Make an exact copy of all the entries below, with the pictures left out.

= = = = =

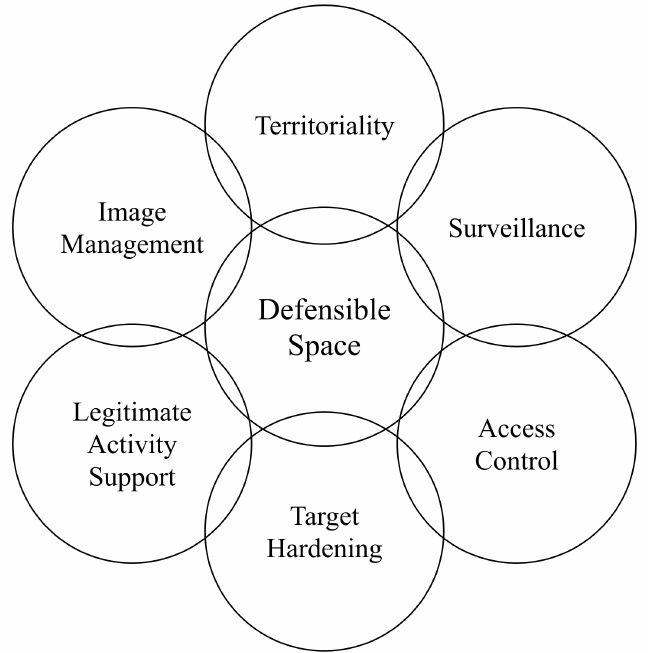
Figure 1. The 1st Generation Crime Prevention through Environmental Design (CPTED) and the seven principles: defensible space, access control, territoriality, surveillance, target hardening, image, and activity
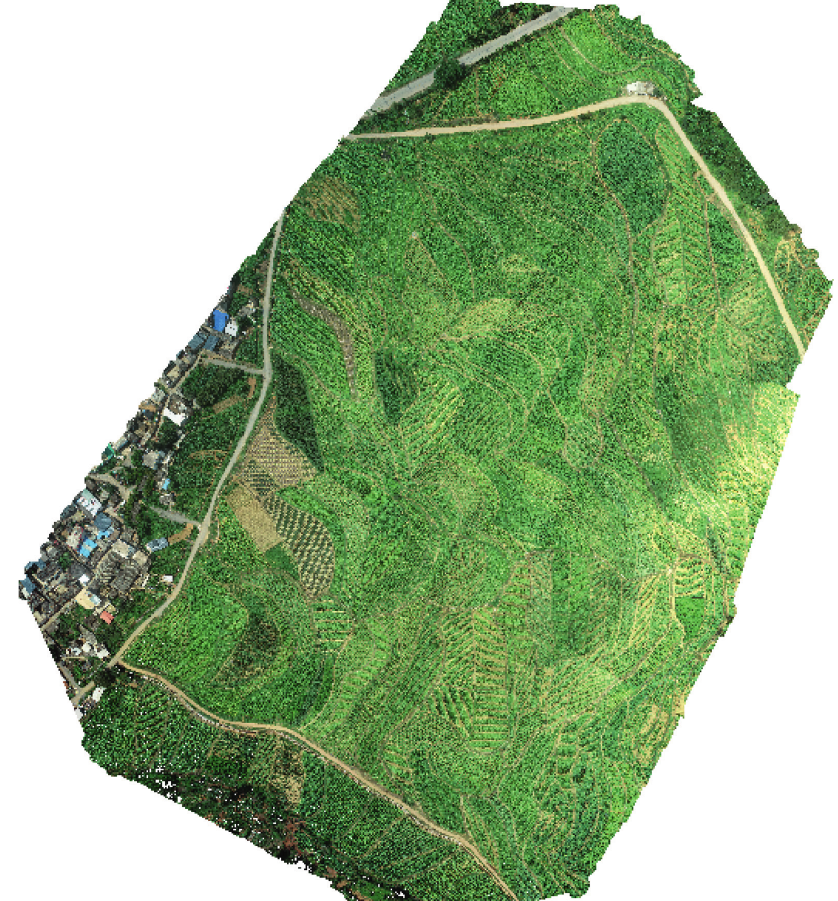
Figure 3: Thumbnail of case data.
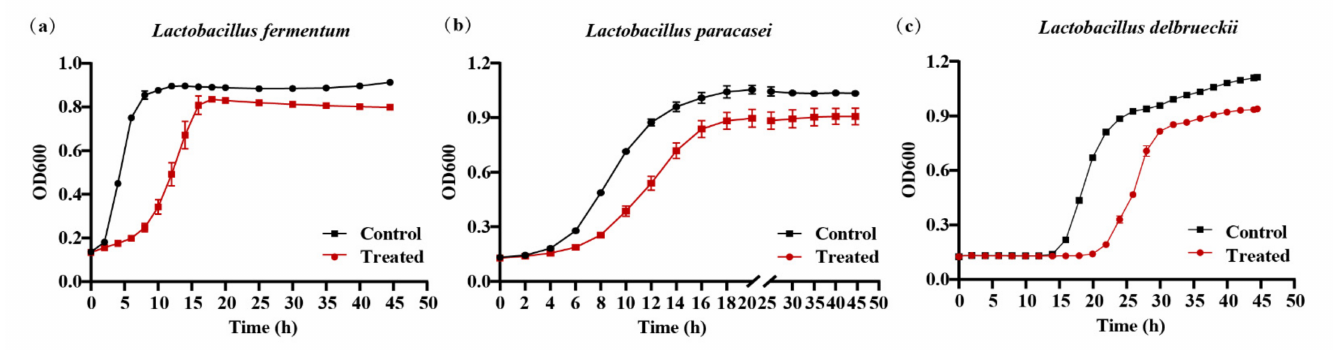
Figure 5. 020402_LYZ M1 affects the growth of Lactobacillus . ( a ) Growth curve of Lactobacillus fermentum . ( b ) Growth curve of Lactobacillus paracasei . ( c ) Growth curve of Lactobacillus delbrueckii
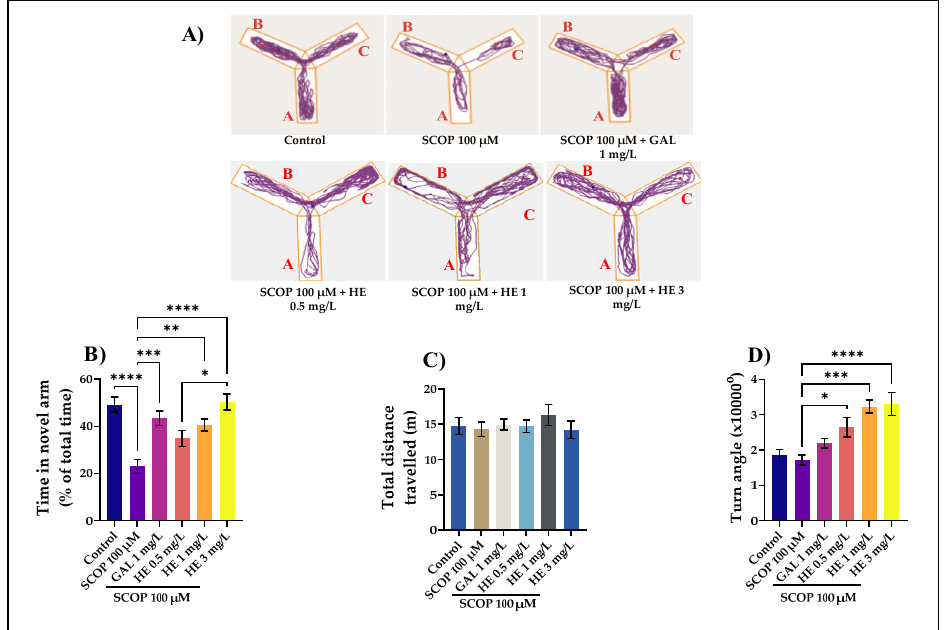
Figure 3. Hericium erinaceus ethanolic extract (HE: 0.5, 1, and 3 mg/L) improved the locomotion pattern and memory in the Y-maze test. ( A ) Representative locomotion-tracking pattern of the control, scopolamine (SCOP: 100 μ M), Hericium erina- ceus (HE: 0.5, 1, and 3 mg/L) and galantamine (GAL: 1 mg/L) treated groups. ( B ) Representation of the total time spent in the novel arm in different groups. ( C ) Representation of the total distance traveled by zebrafish in the tank in different groups. ( D ) Representation of the turn angle of zebrafish in the tank in different groups. Values are means ± S.E.M. (n = 10). For Tukey’s post hoc analyses: **** p < 0.0001, *** p < 0.001, ** p < 0.01, and * p < 0.05.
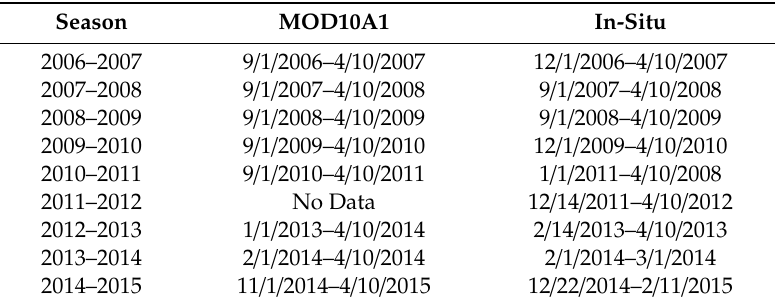
Table 2. Range of dates with MOD10A1 and in-situ albedo at Johnsons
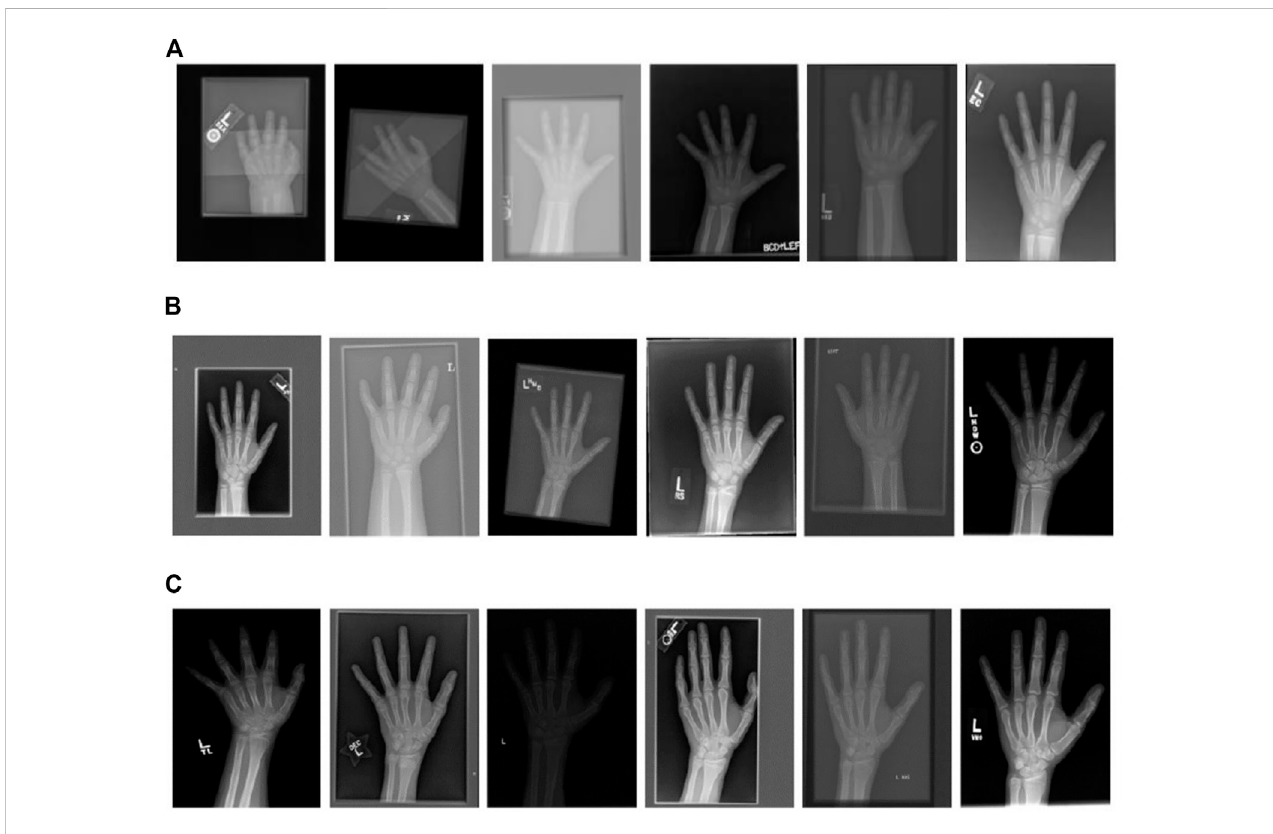
FIGURE 5 X-rays of hands based on (A) 1 – 6 years old; (B) 7 – 12 years old; (C) 13 – 18 years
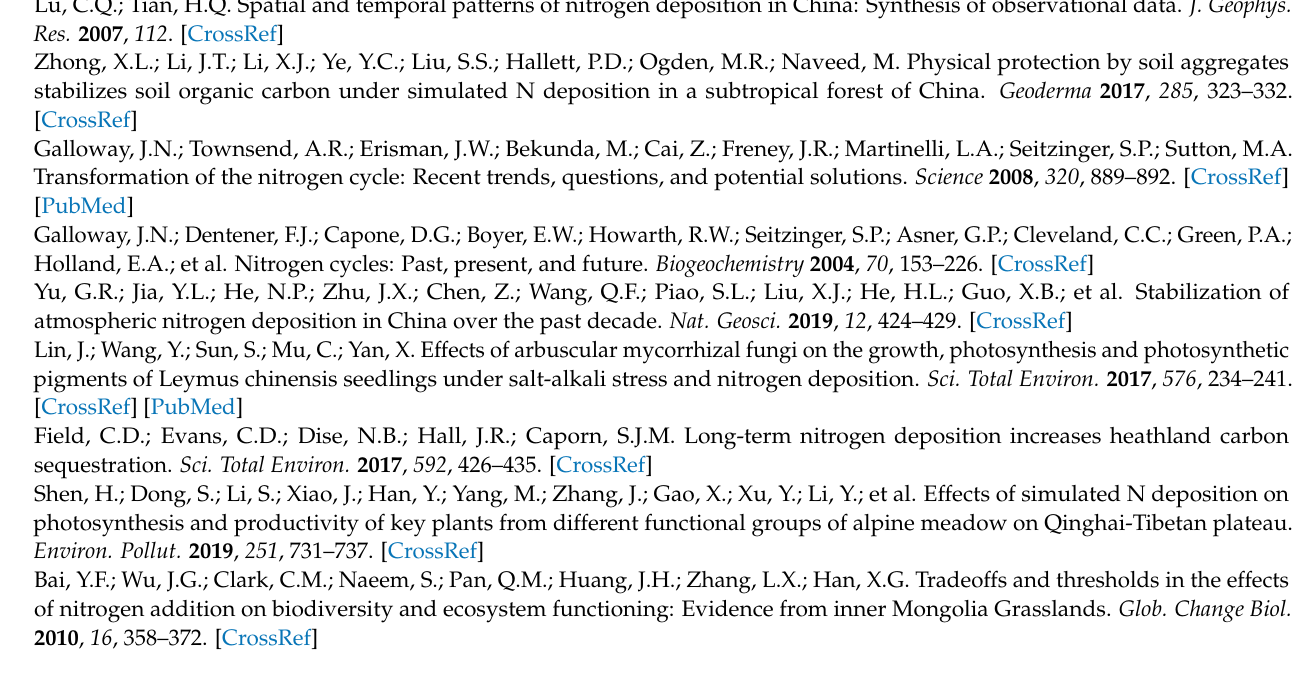
Table S3 The importance values of all species of alpine steppe under different N, Table S4 The changes of soil physicochemical under different N, Figure S1. Richness index (a), Shannon-Weiner diversity index (b), Simpson dominance index (c), Pielou Evenness index (d) of alpine steppe under different N addition levels. Different lowercase letters indicate significant differences among levels (P < 0.05). Error bars represent standard error (SE) (n = 3), Figure S2 The arrangement of experimental plots of different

= = = = =

* **REPLY**:
Figure 1. The 1st Generation Crime Prevention through Environmental Design (CPTED) and the seven principles: defensible space, access control, territoriality, surveillance, target hardening, image, and activity
Figure 3: Thumbnail of case data.
Figure 5. 020402_LYZ M1 affects the growth of Lactobacillus . ( a ) Growth curve of Lactobacillus fermentum . ( b ) Growth curve of Lactobacillus paracasei . ( c ) Growth curve of Lactobacillus delbrueckii
Figure 3. Hericium erinaceus ethanolic extract (HE: 0.5, 1, and 3 mg/L) improved the locomotion pattern and memory in the Y-maze test. ( A ) Representative locomotion-tracking pattern of the control, scopolamine (SCOP: 100 μ M), Hericium erina- ceus (HE: 0.5, 1, and 3 mg/L) and galantamine (GAL: 1 mg/L) treated groups. ( B ) Representation of the total time spent in the novel arm in different groups. ( C ) Representation of the total distance traveled by zebrafish in the tank in different groups. ( D ) Representation of the turn angle of zebrafish in the tank in different groups. Values are means ± S.E.M. (n = 10). For Tukey’s post hoc analyses: **** p < 0.0001, *** p < 0.001, ** p < 0.01, and * p < 0.05.
Table 2. Range of dates with MOD10A1 and in-situ albedo at Johnsons
FIGURE 5 X-rays of hands based on (A) 1 – 6 years old; (B) 7 – 12 years old; (C) 13 – 18 years
Table S3 The importance values of all species of alpine steppe under different N, Table S4 The changes of soil physicochemical under different N, Figure S1. Richness index (a), Shannon-Weiner diversity index (b), Simpson dominance index (c), Pielou Evenness index (d) of alpine steppe under different N addition levels. Different lowercase letters indicate significant differences among levels (P < 0.05). Error bars represent standard error (SE) (n = 3), Figure S2 The arrangement of experimental plots of different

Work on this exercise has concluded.